=== Raw data ===
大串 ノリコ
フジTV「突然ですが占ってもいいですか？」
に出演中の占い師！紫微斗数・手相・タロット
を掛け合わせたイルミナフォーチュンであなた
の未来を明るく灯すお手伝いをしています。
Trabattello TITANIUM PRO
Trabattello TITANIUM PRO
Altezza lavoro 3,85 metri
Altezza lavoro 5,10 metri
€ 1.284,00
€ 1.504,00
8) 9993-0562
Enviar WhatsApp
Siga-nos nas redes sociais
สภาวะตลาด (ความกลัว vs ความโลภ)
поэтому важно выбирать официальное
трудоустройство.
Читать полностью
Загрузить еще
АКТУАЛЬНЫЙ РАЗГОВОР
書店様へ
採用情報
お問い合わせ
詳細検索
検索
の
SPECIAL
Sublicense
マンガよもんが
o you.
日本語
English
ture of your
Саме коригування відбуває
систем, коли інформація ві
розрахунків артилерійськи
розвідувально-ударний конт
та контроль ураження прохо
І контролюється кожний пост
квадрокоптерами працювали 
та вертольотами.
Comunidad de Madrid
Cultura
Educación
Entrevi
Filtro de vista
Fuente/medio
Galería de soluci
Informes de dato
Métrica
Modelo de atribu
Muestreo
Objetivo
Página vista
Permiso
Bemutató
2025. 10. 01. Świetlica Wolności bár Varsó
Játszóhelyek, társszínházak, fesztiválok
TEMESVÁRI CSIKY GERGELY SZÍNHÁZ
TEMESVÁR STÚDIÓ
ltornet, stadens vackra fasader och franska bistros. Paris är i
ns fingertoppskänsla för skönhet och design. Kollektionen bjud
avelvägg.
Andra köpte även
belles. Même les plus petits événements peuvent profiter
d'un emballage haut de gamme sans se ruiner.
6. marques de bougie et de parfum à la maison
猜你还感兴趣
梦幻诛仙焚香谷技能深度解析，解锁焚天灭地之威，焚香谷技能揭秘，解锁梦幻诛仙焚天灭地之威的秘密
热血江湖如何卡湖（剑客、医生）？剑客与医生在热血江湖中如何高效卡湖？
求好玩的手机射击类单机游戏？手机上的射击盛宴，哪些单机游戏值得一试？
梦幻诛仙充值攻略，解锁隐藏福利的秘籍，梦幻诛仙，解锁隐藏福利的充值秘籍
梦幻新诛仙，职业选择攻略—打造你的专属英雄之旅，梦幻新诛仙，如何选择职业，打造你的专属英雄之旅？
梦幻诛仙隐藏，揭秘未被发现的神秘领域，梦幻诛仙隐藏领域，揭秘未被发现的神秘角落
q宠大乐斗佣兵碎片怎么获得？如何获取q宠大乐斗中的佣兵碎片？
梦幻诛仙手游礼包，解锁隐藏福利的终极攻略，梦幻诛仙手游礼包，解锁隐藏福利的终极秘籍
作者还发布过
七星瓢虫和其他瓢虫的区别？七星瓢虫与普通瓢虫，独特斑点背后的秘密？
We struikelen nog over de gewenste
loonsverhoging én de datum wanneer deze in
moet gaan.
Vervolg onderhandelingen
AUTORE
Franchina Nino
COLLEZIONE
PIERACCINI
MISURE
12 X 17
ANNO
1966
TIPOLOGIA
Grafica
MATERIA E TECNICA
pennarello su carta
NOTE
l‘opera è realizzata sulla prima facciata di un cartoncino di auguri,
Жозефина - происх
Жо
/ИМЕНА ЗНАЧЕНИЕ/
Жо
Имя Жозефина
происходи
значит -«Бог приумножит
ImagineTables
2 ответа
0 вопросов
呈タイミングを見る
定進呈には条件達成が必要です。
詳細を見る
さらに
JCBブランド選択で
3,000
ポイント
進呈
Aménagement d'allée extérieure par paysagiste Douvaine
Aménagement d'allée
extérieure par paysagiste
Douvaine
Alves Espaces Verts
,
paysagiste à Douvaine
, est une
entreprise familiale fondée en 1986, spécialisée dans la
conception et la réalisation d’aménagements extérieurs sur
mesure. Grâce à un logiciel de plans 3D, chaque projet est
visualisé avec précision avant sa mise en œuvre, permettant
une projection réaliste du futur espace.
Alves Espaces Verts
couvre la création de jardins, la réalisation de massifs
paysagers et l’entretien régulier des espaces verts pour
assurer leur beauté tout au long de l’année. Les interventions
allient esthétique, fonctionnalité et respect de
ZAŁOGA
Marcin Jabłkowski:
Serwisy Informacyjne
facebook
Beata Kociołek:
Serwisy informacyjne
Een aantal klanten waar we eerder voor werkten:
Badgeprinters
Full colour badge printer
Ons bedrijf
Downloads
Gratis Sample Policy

=== Task item ===
All the records, from the first line to the last: repeat them exactly.

=== Completed task ===
大串 ノリコ
フジTV「突然ですが占ってもいいですか？」
に出演中の占い師！紫微斗数・手相・タロット
を掛け合わせたイルミナフォーチュンであなた
の未来を明るく灯すお手伝いをしています。
Trabattello TITANIUM PRO
Trabattello TITANIUM PRO
Altezza lavoro 3,85 metri
Altezza lavoro 5,10 metri
€ 1.284,00
€ 1.504,00
8) 9993-0562
Enviar WhatsApp
Siga-nos nas redes sociais
สภาวะตลาด (ความกลัว vs ความโลภ)
поэтому важно выбирать официальное
трудоустройство.
Читать полностью
Загрузить еще
АКТУАЛЬНЫЙ РАЗГОВОР
書店様へ
採用情報
お問い合わせ
詳細検索
検索
の
SPECIAL
Sublicense
マンガよもんが
o you.
日本語
English
ture of your
Саме коригування відбуває
систем, коли інформація ві
розрахунків артилерійськи
розвідувально-ударний конт
та контроль ураження прохо
І контролюється кожний пост
квадрокоптерами працювали 
та вертольотами.
Comunidad de Madrid
Cultura
Educación
Entrevi
Filtro de vista
Fuente/medio
Galería de soluci
Informes de dato
Métrica
Modelo de atribu
Muestreo
Objetivo
Página vista
Permiso
Bemutató
2025. 10. 01. Świetlica Wolności bár Varsó
Játszóhelyek, társszínházak, fesztiválok
TEMESVÁRI CSIKY GERGELY SZÍNHÁZ
TEMESVÁR STÚDIÓ
ltornet, stadens vackra fasader och franska bistros. Paris är i
ns fingertoppskänsla för skönhet och design. Kollektionen bjud
avelvägg.
Andra köpte även
belles. Même les plus petits événements peuvent profiter
d'un emballage haut de gamme sans se ruiner.
6. marques de bougie et de parfum à la maison
猜你还感兴趣
梦幻诛仙焚香谷技能深度解析，解锁焚天灭地之威，焚香谷技能揭秘，解锁梦幻诛仙焚天灭地之威的秘密
热血江湖如何卡湖（剑客、医生）？剑客与医生在热血江湖中如何高效卡湖？
求好玩的手机射击类单机游戏？手机上的射击盛宴，哪些单机游戏值得一试？
梦幻诛仙充值攻略，解锁隐藏福利的秘籍，梦幻诛仙，解锁隐藏福利的充值秘籍
梦幻新诛仙，职业选择攻略—打造你的专属英雄之旅，梦幻新诛仙，如何选择职业，打造你的专属英雄之旅？
梦幻诛仙隐藏，揭秘未被发现的神秘领域，梦幻诛仙隐藏领域，揭秘未被发现的神秘角落
q宠大乐斗佣兵碎片怎么获得？如何获取q宠大乐斗中的佣兵碎片？
梦幻诛仙手游礼包，解锁隐藏福利的终极攻略，梦幻诛仙手游礼包，解锁隐藏福利的终极秘籍
作者还发布过
七星瓢虫和其他瓢虫的区别？七星瓢虫与普通瓢虫，独特斑点背后的秘密？
We struikelen nog over de gewenste
loonsverhoging én de datum wanneer deze in
moet gaan.
Vervolg onderhandelingen
AUTORE
Franchina Nino
COLLEZIONE
PIERACCINI
MISURE
12 X 17
ANNO
1966
TIPOLOGIA
Grafica
MATERIA E TECNICA
pennarello su carta
NOTE
l‘opera è realizzata sulla prima facciata di un cartoncino di auguri,
Жозефина - происх
Жо
/ИМЕНА ЗНАЧЕНИЕ/
Жо
Имя Жозефина
происходи
значит -«Бог приумножит
ImagineTables
2 ответа
0 вопросов
呈タイミングを見る
定進呈には条件達成が必要です。
詳細を見る
さらに
JCBブランド選択で
3,000
ポイント
進呈
Aménagement d'allée extérieure par paysagiste Douvaine
Aménagement d'allée
extérieure par paysagiste
Douvaine
Alves Espaces Verts
,
paysagiste à Douvaine
, est une
entreprise familiale fondée en 1986, spécialisée dans la
conception et la réalisation d’aménagements extérieurs sur
mesure. Grâce à un logiciel de plans 3D, chaque projet est
visualisé avec précision avant sa mise en œuvre, permettant
une projection réaliste du futur espace.
Alves Espaces Verts
couvre la création de jardins, la réalisation de massifs
paysagers et l’entretien régulier des espaces verts pour
assurer leur beauté tout au long de l’année. Les interventions
allient esthétique, fonctionnalité et respect de
ZAŁOGA
Marcin Jabłkowski:
Serwisy Informacyjne
facebook
Beata Kociołek:
Serwisy informacyjne
Een aantal klanten waar we eerder voor werkten:
Badgeprinters
Full colour badge printer
Ons bedrijf
Downloads
Gratis Sample Policy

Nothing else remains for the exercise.